Les zéolithes se révèlent particulièrement efficaces pour stocker et restituer l’énergie. Grâce à leur facilité d’hydratation et de déshydratation et leur stabilité structurale, elles peuvent reproduire indéfiniment le cycle d’adsorption/désorption et constituent des collecteurs efficaces pour le stockage de l’énergie solaire, notamment dans les maisons individuelles. Le principe est relativement simple. En été, la chaleur issue des capteurs solaires thermiques est stockée par la zéolithe qui se déshydrate et libère l’eau stockée sous forme de vapeur d’eau. Cette condensation permet de récupérer une chaleur qui peut être employée pour l’eau chaude sanitaire. En hiver, c’est le phénomène inverse d’adsorption qui se produit. Les molécules d’eau se fixent sur la zéolithe et ce phénomène physique se traduit par un important dégagement de chaleur qui est restitué à un réseau de chauffage ou d’eau chaude sanitaire.

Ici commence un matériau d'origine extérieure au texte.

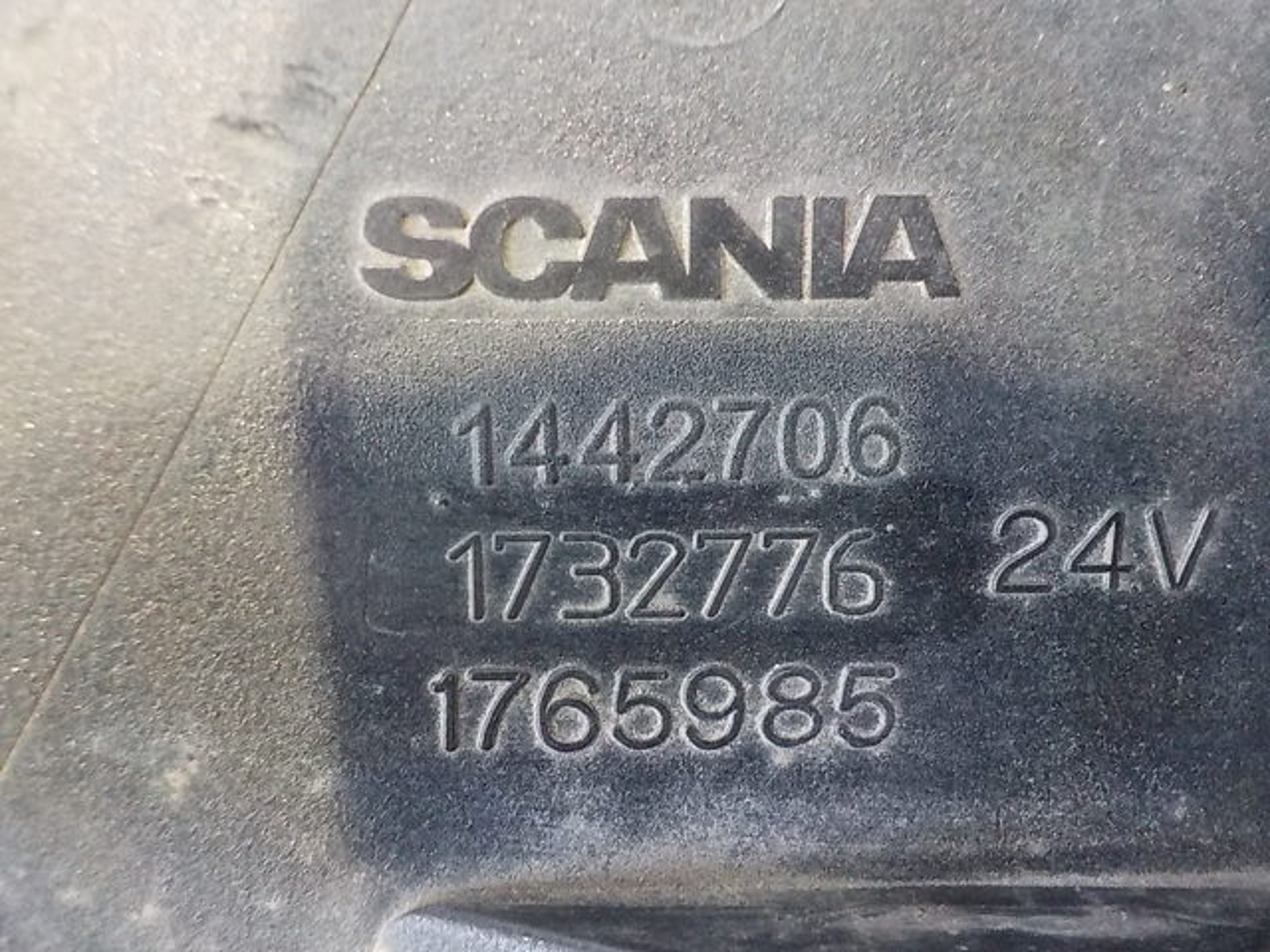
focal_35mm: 30
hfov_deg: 60.0
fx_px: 1101
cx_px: 635
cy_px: 476
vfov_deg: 46.8
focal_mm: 4.1
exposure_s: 1/15
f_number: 3.3
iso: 800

Une alternative prometteuse aux combustibles fossiles

Et ce n’est qu’un début ! De plus en plus de scientifiques et d’industriels considèrent les zéolithes comme une alternative intéressante aux combustibles fossiles grâce à leurs propriétés acides qui en font d’excellents catalyseurs hétérogènes. Les zéolithes peuvent en effet privilégier une réaction chimique plutôt qu’une autre et permettent des transformations sélectives de forme. Cette particularité est déjà exploitée par l’industrie pétrochimique pour la transformation des hydrocarbures mais pourrait à l’avenir être utilisée dans le cadre d’une chimie plus verte. Des recherches ont ainsi prouvé que les zéolithes permettraient une meilleure valorisation du CO2 en méthanol. Or le méthanol pourrait non seulement convenir comme carburant propre pour remplacer l’essence dans les voitures mais aussi pour stocker l’excédent d’énergie produite par les éoliennes.

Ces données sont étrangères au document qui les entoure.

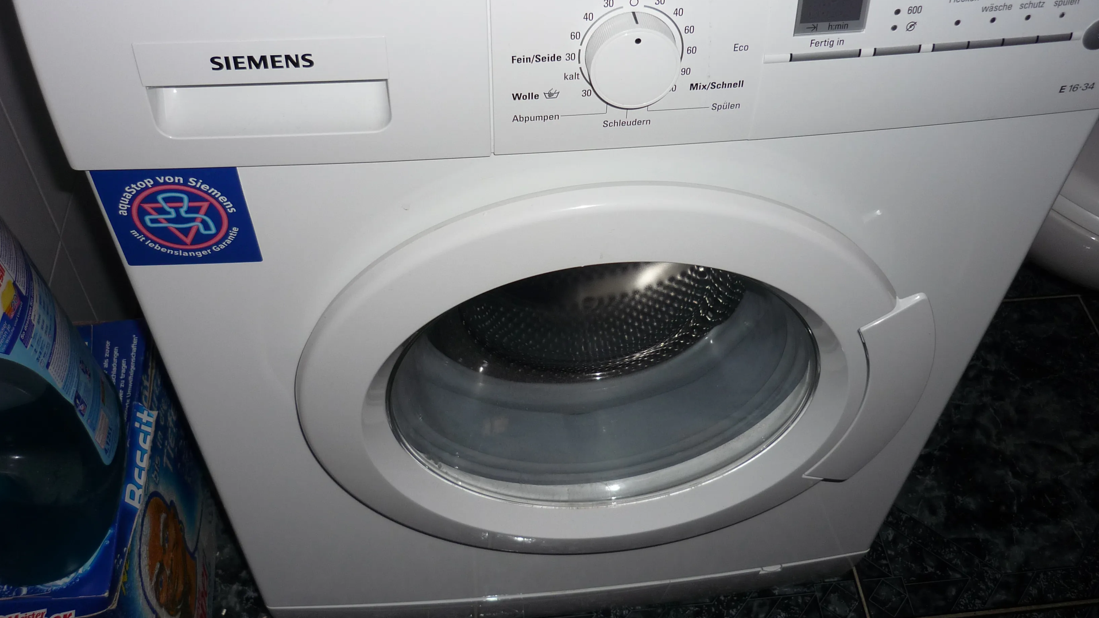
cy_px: 251
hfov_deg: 55.3
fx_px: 1049
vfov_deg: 32.8
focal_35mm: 36
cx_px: 550
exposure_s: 1/30
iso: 100
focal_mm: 5.5
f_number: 2.8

Certaines zéolithes, celles du type ZSM-5, pourraient même transformer le méthanol en hydrocarbures légers tels que l’éthylène et le propylène (processus MTO), comme l’a démontré le Luxembourgeois Pit Losch dans sa thèse de doctorat en catalyse hétérogène défendue à l’Université de Strasbourg[3]. Jusqu’ici, ces oléfines étaient fabriquées presque exclusivement sur la base de combustibles fossiles (pétrole, gaz). Grâce à ce nouveau processus, l’industrie plastique tributaire des oléfines pourrait non seulement remplacer les sources énergétiques fossiles mais aurait dans le même temps une alternative plus écologique.  

Bref, pour paraphraser le proverbe Pierre qui roule n’amasse pas mousse, Pierre qui bout permet beaucoup.  

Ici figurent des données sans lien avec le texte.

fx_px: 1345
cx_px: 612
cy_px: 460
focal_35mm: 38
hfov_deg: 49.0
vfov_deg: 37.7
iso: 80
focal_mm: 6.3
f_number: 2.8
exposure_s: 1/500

[1] Ce nom provient du fait que son découvreur Axel-Frederik Cronstedt a observé que ce minéral se couvrait de bulles comme s’il bouillait lorsqu’il était chauffé à 150°C.

[2] Les aluminosilicates sont des minéraux du groupe des silicates dans lesquels certains atomes sont remplacés par des atomes d’aluminium.

[3] Synthesis and characterisation of zeolites, their application in catalysis and subsequent rationalisation: methanol-to-olefins (MTO) process with designed ZSM-5 zeolitesStrasbourg, 2016.